** START Input material **

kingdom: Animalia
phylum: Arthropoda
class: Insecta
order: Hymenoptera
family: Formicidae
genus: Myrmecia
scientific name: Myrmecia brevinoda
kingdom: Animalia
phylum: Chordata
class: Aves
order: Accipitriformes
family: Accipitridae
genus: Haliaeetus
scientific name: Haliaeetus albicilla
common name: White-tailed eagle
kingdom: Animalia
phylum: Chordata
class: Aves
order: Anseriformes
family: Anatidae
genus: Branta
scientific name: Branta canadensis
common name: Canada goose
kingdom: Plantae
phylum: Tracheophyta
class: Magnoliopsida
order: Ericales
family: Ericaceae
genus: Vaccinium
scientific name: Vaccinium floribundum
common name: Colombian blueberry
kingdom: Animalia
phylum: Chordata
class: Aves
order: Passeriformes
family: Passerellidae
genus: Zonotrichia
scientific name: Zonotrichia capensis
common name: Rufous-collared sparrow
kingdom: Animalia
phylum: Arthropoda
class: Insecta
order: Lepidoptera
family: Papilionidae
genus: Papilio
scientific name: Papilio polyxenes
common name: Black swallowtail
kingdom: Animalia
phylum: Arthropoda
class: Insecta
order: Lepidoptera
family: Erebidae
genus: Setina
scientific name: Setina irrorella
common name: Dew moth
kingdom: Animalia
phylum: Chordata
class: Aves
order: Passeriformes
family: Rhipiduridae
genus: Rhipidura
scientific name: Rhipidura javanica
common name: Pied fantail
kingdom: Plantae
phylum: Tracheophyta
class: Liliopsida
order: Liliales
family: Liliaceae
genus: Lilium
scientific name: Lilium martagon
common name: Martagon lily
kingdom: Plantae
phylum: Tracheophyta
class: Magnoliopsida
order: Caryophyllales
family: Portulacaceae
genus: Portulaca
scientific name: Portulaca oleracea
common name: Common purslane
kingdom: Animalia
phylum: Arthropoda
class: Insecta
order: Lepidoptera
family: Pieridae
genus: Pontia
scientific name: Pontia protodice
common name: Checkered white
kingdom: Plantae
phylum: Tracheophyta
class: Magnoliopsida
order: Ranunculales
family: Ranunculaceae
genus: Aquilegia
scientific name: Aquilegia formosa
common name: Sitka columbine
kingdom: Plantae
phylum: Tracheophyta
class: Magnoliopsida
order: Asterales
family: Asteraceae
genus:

** END Input material **

Task goal = Copy out every line of the items above, word for word.

Result of this task =
kingdom: Animalia
phylum: Arthropoda
class: Insecta
order: Hymenoptera
family: Formicidae
genus: Myrmecia
scientific name: Myrmecia brevinoda
kingdom: Animalia
phylum: Chordata
class: Aves
order: Accipitriformes
family: Accipitridae
genus: Haliaeetus
scientific name: Haliaeetus albicilla
common name: White-tailed eagle
kingdom: Animalia
phylum: Chordata
class: Aves
order: Anseriformes
family: Anatidae
genus: Branta
scientific name: Branta canadensis
common name: Canada goose
kingdom: Plantae
phylum: Tracheophyta
class: Magnoliopsida
order: Ericales
family: Ericaceae
genus: Vaccinium
scientific name: Vaccinium floribundum
common name: Colombian blueberry
kingdom: Animalia
phylum: Chordata
class: Aves
order: Passeriformes
family: Passerellidae
genus: Zonotrichia
scientific name: Zonotrichia capensis
common name: Rufous-collared sparrow
kingdom: Animalia
phylum: Arthropoda
class: Insecta
order: Lepidoptera
family: Papilionidae
genus: Papilio
scientific name: Papilio polyxenes
common name: Black swallowtail
kingdom: Animalia
phylum: Arthropoda
class: Insecta
order: Lepidoptera
family: Erebidae
genus: Setina
scientific name: Setina irrorella
common name: Dew moth
kingdom: Animalia
phylum: Chordata
class: Aves
order: Passeriformes
family: Rhipiduridae
genus: Rhipidura
scientific name: Rhipidura javanica
common name: Pied fantail
kingdom: Plantae
phylum: Tracheophyta
class: Liliopsida
order: Liliales
family: Liliaceae
genus: Lilium
scientific name: Lilium martagon
common name: Martagon lily
kingdom: Plantae
phylum: Tracheophyta
class: Magnoliopsida
order: Caryophyllales
family: Portulacaceae
genus: Portulaca
scientific name: Portulaca oleracea
common name: Common purslane
kingdom: Animalia
phylum: Arthropoda
class: Insecta
order: Lepidoptera
family: Pieridae
genus: Pontia
scientific name: Pontia protodice
common name: Checkered white
kingdom: Plantae
phylum: Tracheophyta
class: Magnoliopsida
order: Ranunculales
family: Ranunculaceae
genus: Aquilegia
scientific name: Aquilegia formosa
common name: Sitka columbine
kingdom: Plantae
phylum: Tracheophyta
class: Magnoliopsida
order: Asterales
family: Asteraceae
genus:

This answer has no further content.